- [WORK REQUIRED]
When you reach the line that contains "set the system" in the entries below, begin returning lines exactly as written and continue through the last one.

- [SUPPLIED MATERIAL]
____________

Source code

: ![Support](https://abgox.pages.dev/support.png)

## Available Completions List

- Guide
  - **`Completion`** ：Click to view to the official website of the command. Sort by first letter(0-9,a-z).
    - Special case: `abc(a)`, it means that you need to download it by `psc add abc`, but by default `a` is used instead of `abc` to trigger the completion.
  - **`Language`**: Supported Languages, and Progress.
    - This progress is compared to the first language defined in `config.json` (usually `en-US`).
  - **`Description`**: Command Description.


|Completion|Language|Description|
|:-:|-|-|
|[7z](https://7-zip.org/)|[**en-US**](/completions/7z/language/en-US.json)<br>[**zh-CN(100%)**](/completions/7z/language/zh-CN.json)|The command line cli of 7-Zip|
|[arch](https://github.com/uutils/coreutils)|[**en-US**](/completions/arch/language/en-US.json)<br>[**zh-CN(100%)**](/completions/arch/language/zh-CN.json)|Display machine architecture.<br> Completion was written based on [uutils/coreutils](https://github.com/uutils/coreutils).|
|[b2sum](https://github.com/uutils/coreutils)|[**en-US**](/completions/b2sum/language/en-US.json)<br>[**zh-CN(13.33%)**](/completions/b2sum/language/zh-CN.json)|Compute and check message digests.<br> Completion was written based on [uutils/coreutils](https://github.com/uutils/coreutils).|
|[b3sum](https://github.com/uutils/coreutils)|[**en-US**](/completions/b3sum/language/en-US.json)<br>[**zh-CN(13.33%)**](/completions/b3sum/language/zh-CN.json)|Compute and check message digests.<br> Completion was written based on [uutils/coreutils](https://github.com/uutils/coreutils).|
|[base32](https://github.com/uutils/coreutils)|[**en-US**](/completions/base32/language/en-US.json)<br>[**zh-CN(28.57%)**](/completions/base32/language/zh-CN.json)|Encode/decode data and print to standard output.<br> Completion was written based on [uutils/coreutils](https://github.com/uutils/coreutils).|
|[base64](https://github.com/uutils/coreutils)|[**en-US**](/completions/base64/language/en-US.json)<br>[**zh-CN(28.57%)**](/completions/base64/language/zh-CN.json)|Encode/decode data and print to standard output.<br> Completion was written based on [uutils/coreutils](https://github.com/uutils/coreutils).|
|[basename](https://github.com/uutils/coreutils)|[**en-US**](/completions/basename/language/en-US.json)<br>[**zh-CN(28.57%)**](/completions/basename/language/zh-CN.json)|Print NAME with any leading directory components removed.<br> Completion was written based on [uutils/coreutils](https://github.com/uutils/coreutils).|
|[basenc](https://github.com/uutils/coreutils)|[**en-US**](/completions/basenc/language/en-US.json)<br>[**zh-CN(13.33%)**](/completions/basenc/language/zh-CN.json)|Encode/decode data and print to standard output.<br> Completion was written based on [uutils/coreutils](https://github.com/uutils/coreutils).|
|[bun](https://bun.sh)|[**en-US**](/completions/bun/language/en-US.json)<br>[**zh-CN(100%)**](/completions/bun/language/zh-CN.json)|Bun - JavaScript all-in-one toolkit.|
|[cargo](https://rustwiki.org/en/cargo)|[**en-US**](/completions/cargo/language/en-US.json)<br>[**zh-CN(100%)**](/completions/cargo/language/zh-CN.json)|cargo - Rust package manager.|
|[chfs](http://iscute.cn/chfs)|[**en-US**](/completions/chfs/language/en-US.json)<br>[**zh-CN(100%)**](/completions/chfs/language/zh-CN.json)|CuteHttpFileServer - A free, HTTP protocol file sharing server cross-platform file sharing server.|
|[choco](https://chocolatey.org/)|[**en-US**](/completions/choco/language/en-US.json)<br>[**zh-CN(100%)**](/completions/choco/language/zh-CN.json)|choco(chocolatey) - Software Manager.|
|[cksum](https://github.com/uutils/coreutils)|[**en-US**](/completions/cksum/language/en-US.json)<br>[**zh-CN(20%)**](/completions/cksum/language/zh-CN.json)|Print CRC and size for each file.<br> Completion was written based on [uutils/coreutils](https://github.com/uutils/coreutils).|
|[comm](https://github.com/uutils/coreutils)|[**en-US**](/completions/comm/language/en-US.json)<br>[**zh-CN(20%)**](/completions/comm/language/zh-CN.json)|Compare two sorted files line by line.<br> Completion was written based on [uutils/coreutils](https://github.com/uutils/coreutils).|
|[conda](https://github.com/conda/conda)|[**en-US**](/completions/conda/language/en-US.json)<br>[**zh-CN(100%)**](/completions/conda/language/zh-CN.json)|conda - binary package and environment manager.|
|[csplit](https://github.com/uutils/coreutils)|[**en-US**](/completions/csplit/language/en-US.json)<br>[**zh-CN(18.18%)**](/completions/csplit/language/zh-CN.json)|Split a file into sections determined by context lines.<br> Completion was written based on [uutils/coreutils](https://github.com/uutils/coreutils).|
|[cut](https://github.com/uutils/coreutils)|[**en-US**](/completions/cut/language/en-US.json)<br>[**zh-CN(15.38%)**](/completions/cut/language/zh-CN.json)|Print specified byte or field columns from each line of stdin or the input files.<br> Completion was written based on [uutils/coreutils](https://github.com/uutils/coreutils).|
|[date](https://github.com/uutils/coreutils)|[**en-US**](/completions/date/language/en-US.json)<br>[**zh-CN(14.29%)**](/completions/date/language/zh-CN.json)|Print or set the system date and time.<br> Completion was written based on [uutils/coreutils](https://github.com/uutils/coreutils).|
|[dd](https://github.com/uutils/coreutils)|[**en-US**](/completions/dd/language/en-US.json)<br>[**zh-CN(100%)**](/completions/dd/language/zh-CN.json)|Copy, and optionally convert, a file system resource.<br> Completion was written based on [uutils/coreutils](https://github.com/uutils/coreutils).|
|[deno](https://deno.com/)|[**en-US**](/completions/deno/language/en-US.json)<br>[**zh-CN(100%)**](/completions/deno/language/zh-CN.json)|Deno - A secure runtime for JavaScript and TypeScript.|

____________

- [TASK RESULT]
|[date](https://github.com/uutils/coreutils)|[**en-US**](/completions/date/language/en-US.json)<br>[**zh-CN(14.29%)**](/completions/date/language/zh-CN.json)|Print or set the system date and time.<br> Completion was written based on [uutils/coreutils](https://github.com/uutils/coreutils).|
|[dd](https://github.com/uutils/coreutils)|[**en-US**](/completions/dd/language/en-US.json)<br>[**zh-CN(100%)**](/completions/dd/language/zh-CN.json)|Copy, and optionally convert, a file system resource.<br> Completion was written based on [uutils/coreutils](https://github.com/uutils/coreutils).|
|[deno](https://deno.com/)|[**en-US**](/completions/deno/language/en-US.json)<br>[**zh-CN(100%)**](/completions/deno/language/zh-CN.json)|Deno - A secure runtime for JavaScript and TypeScript.|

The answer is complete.